Well that was a turn up for the books
Not only did we have one member voting for hikes but we had "some" talking about tightening, here's the passage in full.
"Eight members considered the current policy stance still to be appropriate. Pay growth had remained subdued, consistent with the Committee's view that some slack remained in the labour market, and there had been some signs that the squeeze in households' real income growth was feeding through into spending, as expected. In this context, the conditioning assumption that had underpinned the February projections - that there would be some modest withdrawal of monetary stimulus over the course of the forecast period - remained appropriate. The potential for uncertainty over future trading arrangements to affect materially economic decision making remained, posing a downside risk to the activity outlook, to which the Committee could respond if necessary. On the other hand, with inflation rising sharply, and only mixed evidence on slowing activity domestically, some members noted that it would take relatively little further upside news on the prospects for activity or inflation for them to consider that a more immediate reduction in policy support might be warranted."

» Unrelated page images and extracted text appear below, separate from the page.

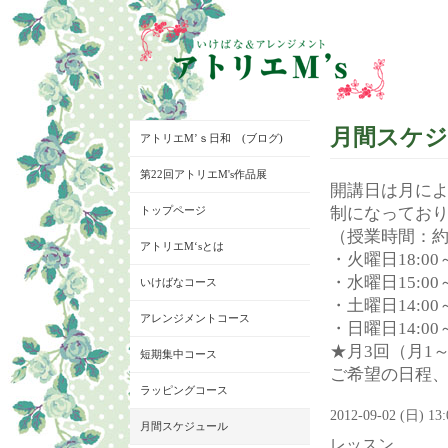
月間スケ
アトリエM’ｓ日和 (ブログ)
第22回アトリエM's作品展
開講日は月に
トップページ
制になってお
（授業時間：約
アトリエM‘sとは
・火曜日18:00～
・水曜日15:00～
いけばなコース
・土曜日14:00～
アレンジメントコース
・日曜日14:00～
★月3回（月1
短期集中コース
ご希望の日程
ラッピングコース
2012-09-02 (日) 13
月間スケジュール
レッスン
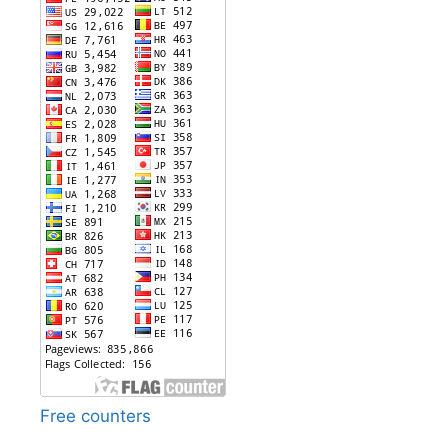
Free counters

That basically means that the tolerance levels are perhaps closer for some than others. We can probably finger known hawk McCafferty as one of those. What's also a bit of a wild card is what Charlotte Hogg had to say as she's only at this one meeting before leaving.
Not much of this matters to the pound which is rocketing away to 1.2347. It's a definitive shift on language. With the Hogg caveat among this we'll have to see how things play out at the next meeting.